DOCUMENT EXTRACT:

The rationalization of Bull's factories has resulted in the closure of Villeneuve d'Ascq in France and [. . .] in the United States: these actions will lead to some [. . .] job losses of which half will be in France. In total Bull foresees some [. . .] redundancies during the period 1993 to 1995 being some [. . .] % of the workforce at 31 December 1992. In addition a further [. . .] jobs will be lost at Bull's partners and through natural wastage. About 40 % of these cuts will be in administration with the balance of the cuts being shared equally between research and development, manufacturing and services.
Bull's greatest loss-making division, ZDS, is addressed specifically by the restructuring plan which has led to Bull ceasing the final assembly of micro-computers and has given rise to the partnership arrangement with Packard Bell. Under this agreement Packard Bell will complete the final assembly of desk-top computers and all lap-top computers will be sourced from Asian suppliers. The advantages of the partnership are twofold. First, given Packard Bell's distribution network, ZDS and Packard Bell have increased their chance to reach a critical mass in order to compete in a market where a high sales volume is crucial for success but they need further size in order to succeed fully. Secondly, only with a high sales volume can the amount of gross profit be generated (given that gross margins are low and compressed because of competition) to finance the necessary research and development to continue product innovation.

RECORDS:
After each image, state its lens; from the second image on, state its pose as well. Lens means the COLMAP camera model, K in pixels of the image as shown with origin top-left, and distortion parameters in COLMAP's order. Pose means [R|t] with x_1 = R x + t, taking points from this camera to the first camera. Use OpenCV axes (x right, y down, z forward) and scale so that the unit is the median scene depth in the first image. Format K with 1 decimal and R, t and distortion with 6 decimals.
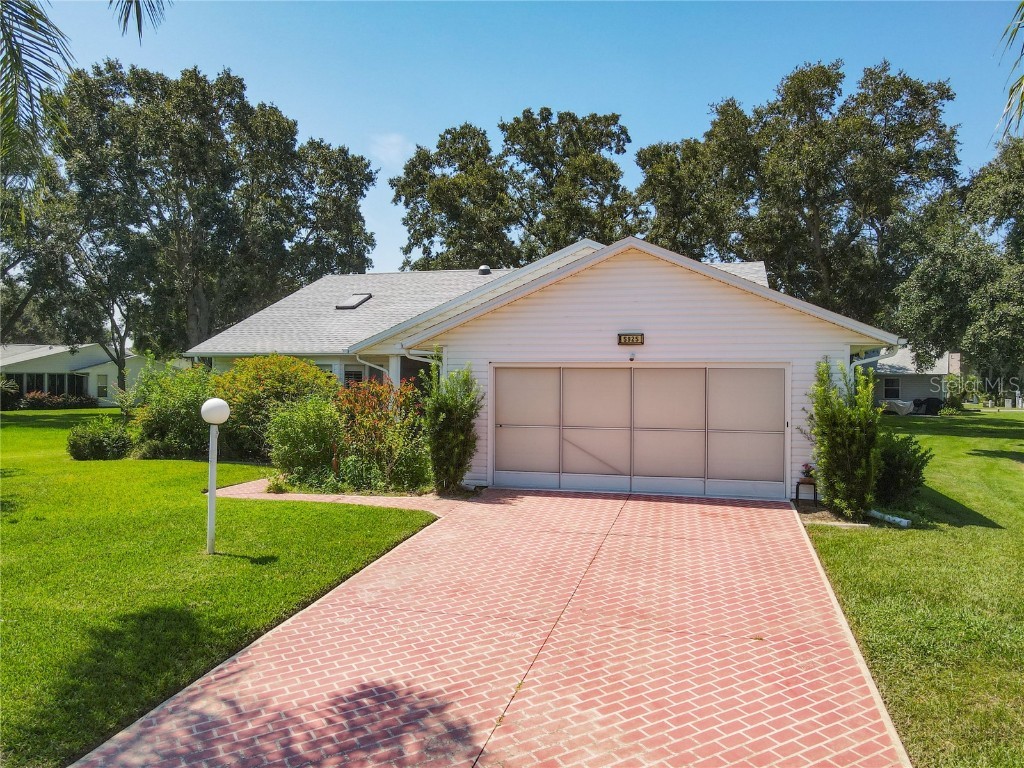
lens RADIAL K [[752.7, 0, 515.2], [0, 752.7, 383.5], [0, 0, 1]] dist [0.016920, 0.012978]
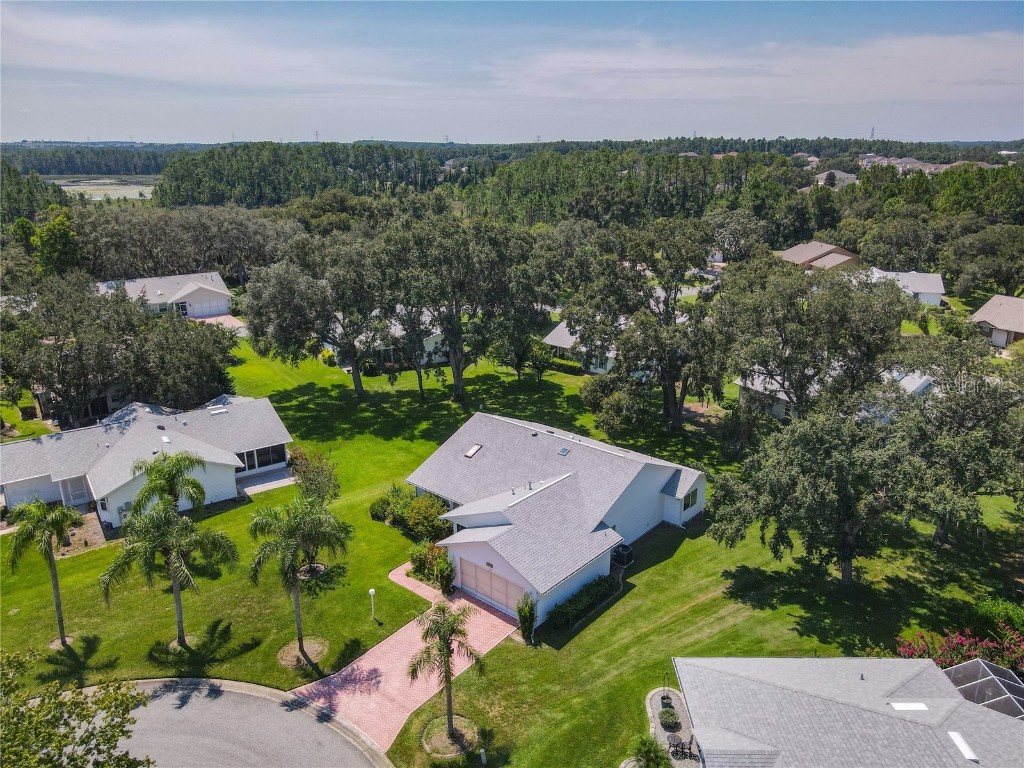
lens RADIAL K [[736.7, 0, 516.3], [0, 736.7, 397.7], [0, 0, 1]] dist [0.021633, 0.007121]
pose [[0.899555, 0.128946, -0.417342, 0.846987], [0.009583, 0.949379, 0.313987, -0.990492], [0.436703, -0.286448, 0.852783, -0.848574]]
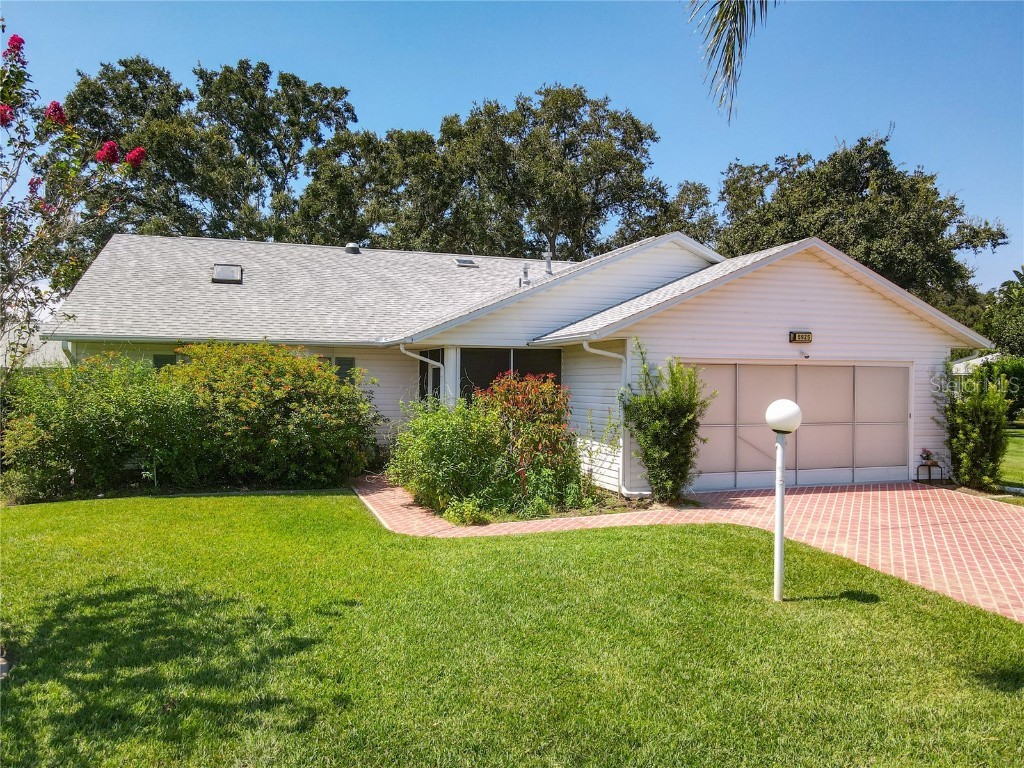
lens RADIAL K [[761.8, 0, 517.6], [0, 761.8, 393.3], [0, 0, 1]] dist [0.016591, 0.005190]
pose [[0.823916, -0.011029, 0.566604, -0.414216], [0.002564, 0.999873, 0.015734, 0.000224], [-0.566706, -0.011511, 0.823840, 0.199054]]
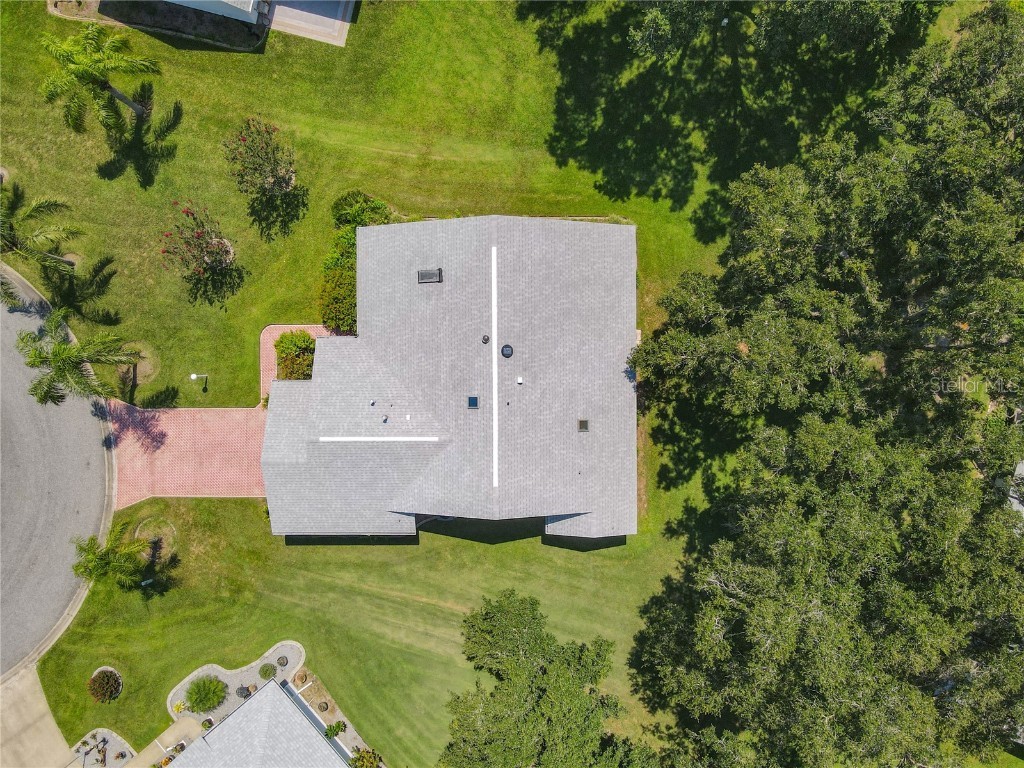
lens RADIAL K [[736.7, 0, 516.3], [0, 736.7, 397.7], [0, 0, 1]] dist [0.021633, 0.007121]
pose [[0.262745, 0.964851, -0.005330, 0.107892], [0.007872, 0.003380, 0.999963, -1.753649], [0.964833, -0.262777, -0.006708, 1.133292]]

TASK SET:
a. From the passage on Bull's restructuring, list every area of activity named as sharing in the job cuts.
b. Copy word for word the stretch of the passage on Bull's restructuring from "The rationalization of" through "manufacturing and services.".

SOLUTIONS TO EACH TASK:
a.
- administration
- research and development
- manufacturing
- services

b.
The rationalization of Bull's factories has resulted in the closure of Villeneuve d'Ascq in France and [. . .] in the United States: these actions will lead to some [. . .] job losses of which half will be in France. In total Bull foresees some [. . .] redundancies during the period 1993 to 1995 being some [. . .] % of the workforce at 31 December 1992. In addition a further [. . .] jobs will be lost at Bull's partners and through natural wastage. About 40 % of these cuts will be in administration with the balance of the cuts being shared equally between research and development, manufacturing and services.